任务要求:
1. 按原文，研究在加力后的哪几天观察表达变化？
2. 把原文中以"正畸治疗中牙移动"开头的那一段改写成要点列表，保留主要事实。
3. 从原文（正畸牙移动研究）最后一句之后接着往下写。

原文:
::::

高再冕，李万顺

(1.平顶山市平煤总医院 口腔科，河南 平顶山467000;2.郑州大学第四附属医院 口腔科，河南 郑州467000)

正畸治疗中牙移动以牙周组织改建为生物学基础[1]。研究发现[2]wnt/β-catenin信号通路对牙周膜细胞分化、功能及牙周膜、牙槽骨生理代谢调控具有非常重要的作用。wnt3a在骨陷窝中表达，属于wnt蛋白一种重要的亚型[3]。通过与细胞膜受体结合激活该通路，是一种潜在的干细胞，对促进内源性干细胞增殖的生长因子具有诱导作用，从而促进细胞的自我更新及组织修复[4]。同时，可抑制糖原合成激酶-3β对β-catenin的磷酸化，促进细胞质中β-catenin的大量蓄积[5]。β-catenin是一种具有细胞黏附作用以及转录调节作用的多功能蛋白，在经典wnt/β-catenin信号通路中发挥着关键的作用[6,7]。本研究通过探索正畸牙齿过程中加力1、3、5、7、10、14天后张力区、压力区Wnt3a、β-catenin蛋白、 mRNA表达的变化来证实wnt3a、β-catenin对成骨细胞分化、骨量调节的作用及在正畸牙齿移动过程中对牙周组织改建的影响。现将报道如下。

::::

数据摘录:

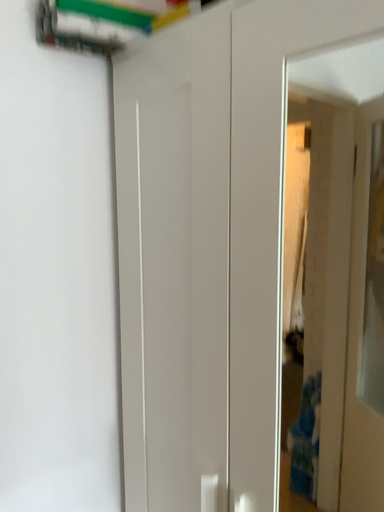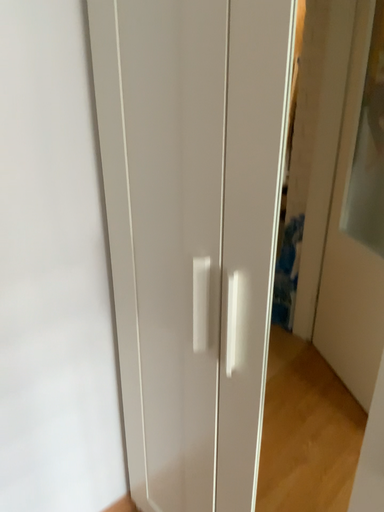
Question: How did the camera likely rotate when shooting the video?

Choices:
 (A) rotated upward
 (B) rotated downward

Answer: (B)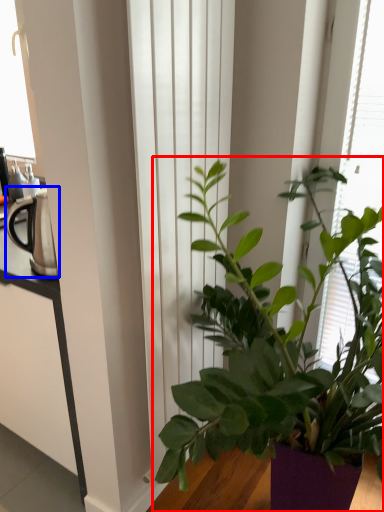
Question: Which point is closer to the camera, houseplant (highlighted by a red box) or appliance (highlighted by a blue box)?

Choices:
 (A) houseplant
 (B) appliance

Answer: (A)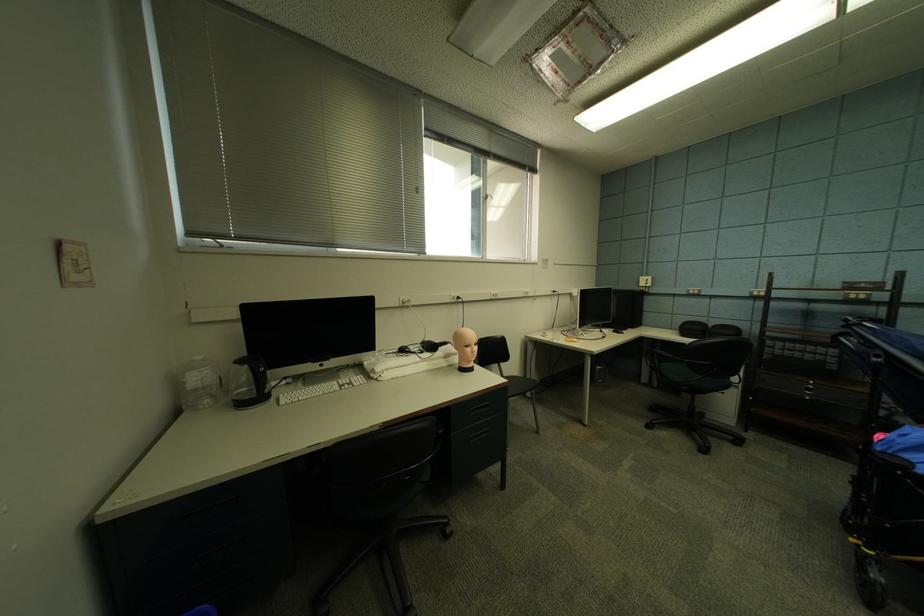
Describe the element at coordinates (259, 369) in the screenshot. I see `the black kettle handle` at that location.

::::

各题答案:
1. 加力后第1、3、5、7、10、14天。

2.
- 正畸治疗中，牙移动的生物学基础是牙周组织改建。
- wnt/β-catenin信号通路对牙周膜细胞的分化和功能很重要，对牙周膜、牙槽骨的生理代谢调控也很重要。
- wnt3a是wnt蛋白的一种重要亚型，在骨陷窝中表达。
- wnt3a与细胞膜受体结合后激活该通路。它能诱导促进内源性干细胞增殖的生长因子，从而促进细胞自我更新和组织修复。
- wnt3a还能抑制糖原合成激酶-3β对β-catenin的磷酸化，使β-catenin在细胞质中大量蓄积。
- β-catenin是一种多功能蛋白，兼有细胞黏附和转录调节作用，在经典wnt/β-catenin信号通路中起关键作用。
- 本研究观察正畸加力1、3、5、7、10、14天后，张力区和压力区Wnt3a、β-catenin的蛋白及mRNA表达变化。
- 研究目的是证实wnt3a、β-catenin对成骨细胞分化和骨量调节的作用，以及它们在正畸牙齿移动中对牙周组织改建的影响。

3.
1 材料与方法

1.1 实验动物

选取7周龄健康雄性SD大鼠48只，体质量220-250 g，喂养于自由进食进水、光照12 h、室温23℃-25℃、相对湿度45%-60%的环境中；所有实验大鼠购买自南方医科大学动物实验研究中心。

1.2 动物分组及干预方法

建立大鼠正畸治疗中牙移动的模型，选择7周龄、220-250克左右健康SD大鼠48只(均由哈尔滨医科大学动物实验中心提供)，根据加力后第1、3、5、7、10、14天进行分组，每组8只。麻醉采用10%水合氯醛腹腔注射，将麻醉后大鼠固定。用结扎丝将大鼠左上颌第一磨牙与中切牙之间结扎并拴上施加50克力的镍钛螺旋拉簧。将第一磨牙拉向正中，以上颌切牙轴角近牙龈处拉出0.5 mm左右的深槽沟并用树脂固定。对照组为右侧未安装正畸加力装置组。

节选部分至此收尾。